The Sunrise Group has raised $29 million to expand Dreem Health, its recently acquired digital sleep clinic.
When the company was founded in 2015, it developed an FDA-cleared mandibular sensor for at-home diagnosis of sleep apnea. It embarked on a journey last year to provide end-to-end sleep care for patients when it acquired Dreem Health.
Laurent Martinot, co-founder and CEO of the Sunrise Group, explained that the majority of Americans suffer from a lack of sleep. Bad sleep is linked to a host of co-morbidities like obesity, hypertension and depression, he said.
According to Dreem Health’s 2025 State of Sleep survey, conducted by the Wakefield Research Group, only 7% of Americans report feeling well-rested every day when they wake up. The main disruptors of sleep, in order of prevalence, are stress and anxiety, environmental factors and snoring or breathing difficulties.
The latest fundraise was led by Eurazeo, with participation from Amazon’s Alexa Fund, WE International, Kurma Partners, Vives Fund, Majycc (an UI Investissement fund), Namur Invest, Seventure Partners, Investsud, Sambrinvest, Noshaq, IMBC and Invest.bw.
With the infusion of cash, the company will build out Dreem Health’s offerings nationwide and attempt to recruit more providers to the platform. In the future, the company wants to build an AI co-pilot for sleep medicine to assist providers during and between consultations, providing real-time documentation and decision support.
It already uses AI for care coordination, message triage, call handling and billing. Martinot explained that the company is shifting to build its AI capabilities in-house rather than buying solutions from other vendors.
“Our first strategy was more to assemble and to buy, basically to assemble different tools,” Martinot said. “But the more we go about this, the more we realize that if we want to take the step after, you need the full context of the patient … We have information from the first touch point to all the lifetime of our patients. So we can really understand the story of their sleep, how it evolves, how it personally relates to other diseases, for example. To make the best of that information, we feel building this thing to be the way forward.”
The Sunrise Group helps solve two key problems: the lack of sleep specialists and the difficulty of sleep studies.
Often, to diagnose a sleep condition, patients must undergo a sleep study. Patients must either go in-person to a sleep clinic, which often have long wait times and are time-consuming and burdensome, but more accurate.
The alternative, at-home sleep studies, have traditionally been less accurate due to the lack of good diagnostic equipment. The Sunrise Group developed a more comfortable device to test for sleep apnea, which is a lighter weight and designed to be worn for multiple nights.
Close to a billion people worldwide have sleep apnea, and roughly 80% of cases go undiagnosed, Martinot said. After patients have completed their sleep studies, Dreem Health offers online appointments with sleep specialists around the country.

§ **SUPPLIED INFORMATION**
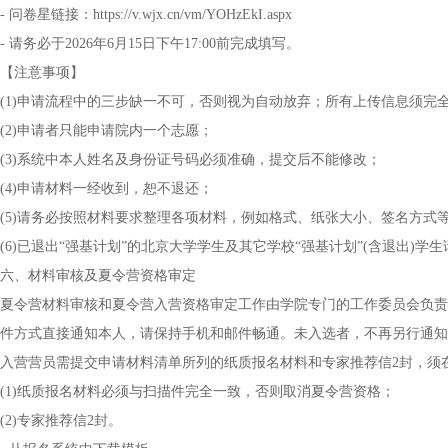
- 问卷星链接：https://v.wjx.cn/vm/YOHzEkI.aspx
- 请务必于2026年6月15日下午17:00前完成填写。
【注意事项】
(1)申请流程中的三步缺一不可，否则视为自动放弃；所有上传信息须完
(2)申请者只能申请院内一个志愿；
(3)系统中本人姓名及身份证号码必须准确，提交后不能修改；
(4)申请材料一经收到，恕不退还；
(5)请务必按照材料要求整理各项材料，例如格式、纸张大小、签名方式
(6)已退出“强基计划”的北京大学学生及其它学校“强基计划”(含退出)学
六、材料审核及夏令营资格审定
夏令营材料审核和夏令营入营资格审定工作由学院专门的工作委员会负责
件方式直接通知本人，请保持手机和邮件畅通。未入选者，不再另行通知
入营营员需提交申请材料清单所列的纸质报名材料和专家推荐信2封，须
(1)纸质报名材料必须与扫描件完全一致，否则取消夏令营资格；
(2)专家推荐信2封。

==

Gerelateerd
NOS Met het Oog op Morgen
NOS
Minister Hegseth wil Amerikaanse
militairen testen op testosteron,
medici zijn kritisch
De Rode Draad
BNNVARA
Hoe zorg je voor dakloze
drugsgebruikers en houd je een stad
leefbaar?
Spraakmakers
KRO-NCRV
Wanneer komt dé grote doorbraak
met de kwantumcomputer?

§ **WORK ORDER**
Reproduce word for word the section of the sleep-clinic funding article that opens with the words "The alternative, at-home" and closes with "around the country.".

§ **TASK ANSWER**
The alternative, at-home sleep studies, have traditionally been less accurate due to the lack of good diagnostic equipment. The Sunrise Group developed a more comfortable device to test for sleep apnea, which is a lighter weight and designed to be worn for multiple nights.
Close to a billion people worldwide have sleep apnea, and roughly 80% of cases go undiagnosed, Martinot said. After patients have completed their sleep studies, Dreem Health offers online appointments with sleep specialists around the country.